_Text section_:
+---+
SŠ: Internationally, perhaps the most known modernist structure in Bangladesh is the National Parliament Complex, designed by Louis Kahn and associates. Its construction began in 1964, in what is now known as the Decade of Development for Bangladesh and time when Dhaka was the second capital of Pakistan. When talking about architecture in general, Muzharul Islam stated that  „practical aspects of architecture are measurable – such as, the practical requirements, climatic judgments, the advantages and limitations of the site etc. – but the humanistic aspects are not measurable.“ Those aspects come when the architect leaves and building starts its life. How did that highly acclaimed complex came to be a part of the national identity and how its architecture influences culture in a broader sence?  
Tumblr media
National Parliament Complex in Dhaka, Photo: Yes, Louis Kahn
Adnan Morshed: The American architect Louis Isadore Kahn's Parliament building in Dhaka is considered one of the architectural icons of the twentieth century. Intriguingly, Kahn was not the first choice for the project. After two masters, Le Corbusier and Alvar Aalto, had turned down the invitation from the government of Pakistan, the megaproject went to the architect from Philadelphia. After multiple design iterations and many bureaucratic entanglements, the construction of the Parliament building began in October 1964, at Sher-e-Bangla Nagar.
Kahn first visited Dhaka in early March of 1963, after he had received the commission to plan the Parliament complex of East Pakistan. Five years earlier, the commander-in-chief of the Pakistani army, Mohammad Ayub Khan, took control of the government through a military coup and imposed martial law in October 1958. In 1960, the military man was “elected” to a five-year presidency. Pakistan's new constitution of 1962 called for a “democratic” election to be held in 1965. The decade of the 1960s was a politically tumultuous period in East Pakistan. Bengalis felt exploited and ignored by West Pakistan's military regime and, consequently, dreamed of independence from the doomed political geography of a nation with two units separated by over 1,000 miles. Aware of the political and economic disparity between the two halves of Pakistan and concerned about his own re-election bid, Ayub Khan's administration came up with a political strategy to mitigate the grievance of the Bengalis.
+---+
_Supplied material_:
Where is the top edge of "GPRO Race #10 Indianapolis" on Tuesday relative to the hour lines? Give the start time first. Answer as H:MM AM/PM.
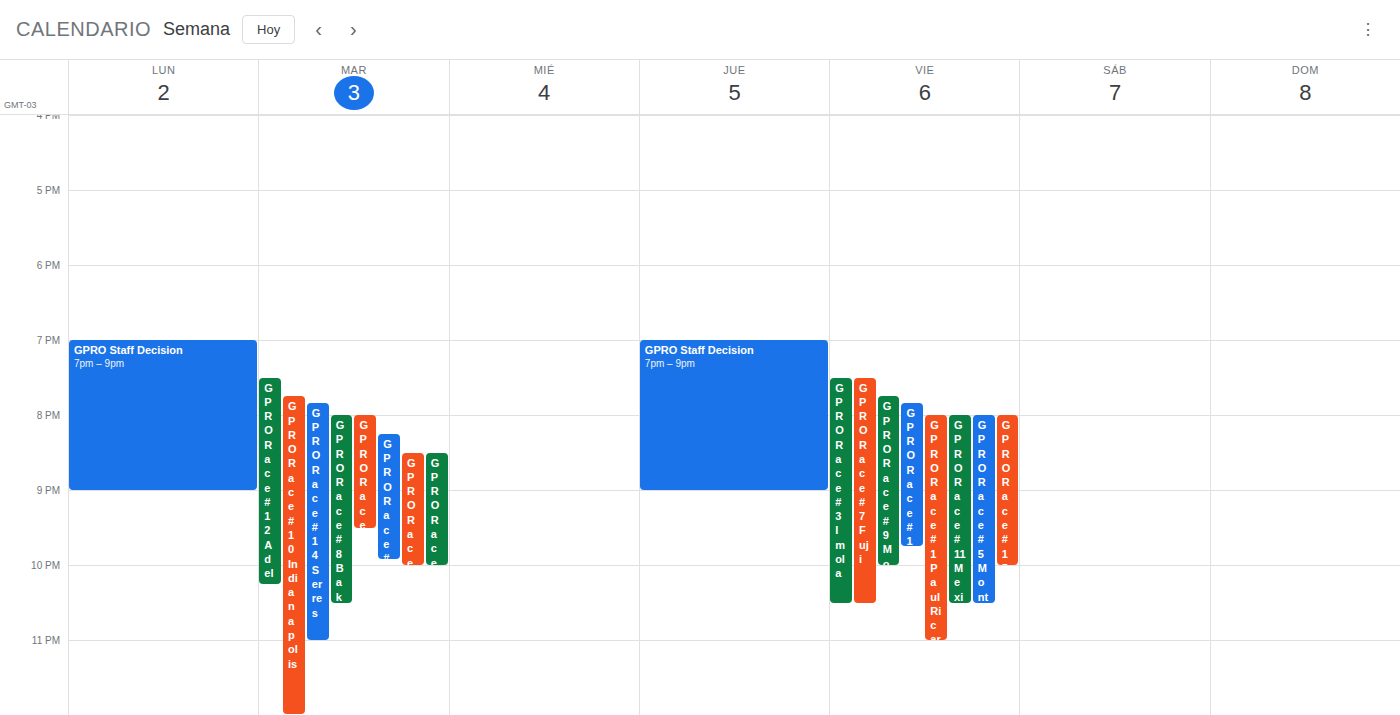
+---+
_What you need to do_:
[1] Copy the Dhaka parliament text from "Tumblr media" up to and including "at Sher-e-Bangla Nagar.", swapping "Parliament building" for "assembly hall".
[2] Carry on the Dhaka parliament text from the point where it stops.

_The results_:
[1]
Tumblr media
National Parliament Complex in Dhaka, Photo: Yes, Louis Kahn
Adnan Morshed: The American architect Louis Isadore Kahn's assembly hall in Dhaka is considered one of the architectural icons of the twentieth century. Intriguingly, Kahn was not the first choice for the project. After two masters, Le Corbusier and Alvar Aalto, had turned down the invitation from the government of Pakistan, the megaproject went to the architect from Philadelphia. After multiple design iterations and many bureaucratic entanglements, the construction of the assembly hall began in October 1964, at Sher-e-Bangla Nagar.

[2]
Tumblr media
National Parliament Complex in Dhaka, Photo: Yes, Louis Kahn
The idea of a “second capital” for East Pakistan was born in this context. This showcase capital would, it was hoped, “bind East Pakistan more firmly to the nation by conducting the nation's business for half of each year.” The political drama that ensued from then on explains how the Parliament building, first conceived as a “bribe” for the Bengalis, gradually took on a whole new identity as a symbol of the people's struggle for self-rule. With rudimentary construction tools and bamboo scaffolding tied with crude jute ropes, approximately 2,000 lungi-clad construction workers erected a monumental government building. Slowly but steadily, they unwittingly portrayed the broader resilience of a nation revolting against economic and social injustice. If the Shahid Minar symbolised the language movement during the 1950s, the Parliament building portrayed the rise of the independence-minded Bengalis during the 1960s.
Kahn searched for inspirations from the Bengal delta, its rivers, green pastoral, expansive landscape, raised homesteads, and land-water geography. Soon after he had first arrived in Dhaka, he went on a boat ride on the Buriganga River and sketched scenes to understand life in this tropical land. He didn't have any problems in blending Bengali vernacular impressions with those of classical Greco-Roman and Egyptian architecture he had studied during the 1950s. As the war broke out in 1971, Kahn's field office in East Pakistan quickly closed and construction work discontinued. During the liberation war, an ironic story persisted that Pakistani pilots didn't bomb the building assuming that it was a ruin! That “ruin” eventually became an emblem of the country, adorning national currency, stamps, rickshaw decorations, advertisements, official brochures, and so on. When it was more or less completed in 1983—more than a decade after East Pakistan (later Bangladesh) emerged as a new nation-state and 9 years after Kahn's unexpected death in New York City—the Parliament complex emblematised the political odyssey of a people to statehood.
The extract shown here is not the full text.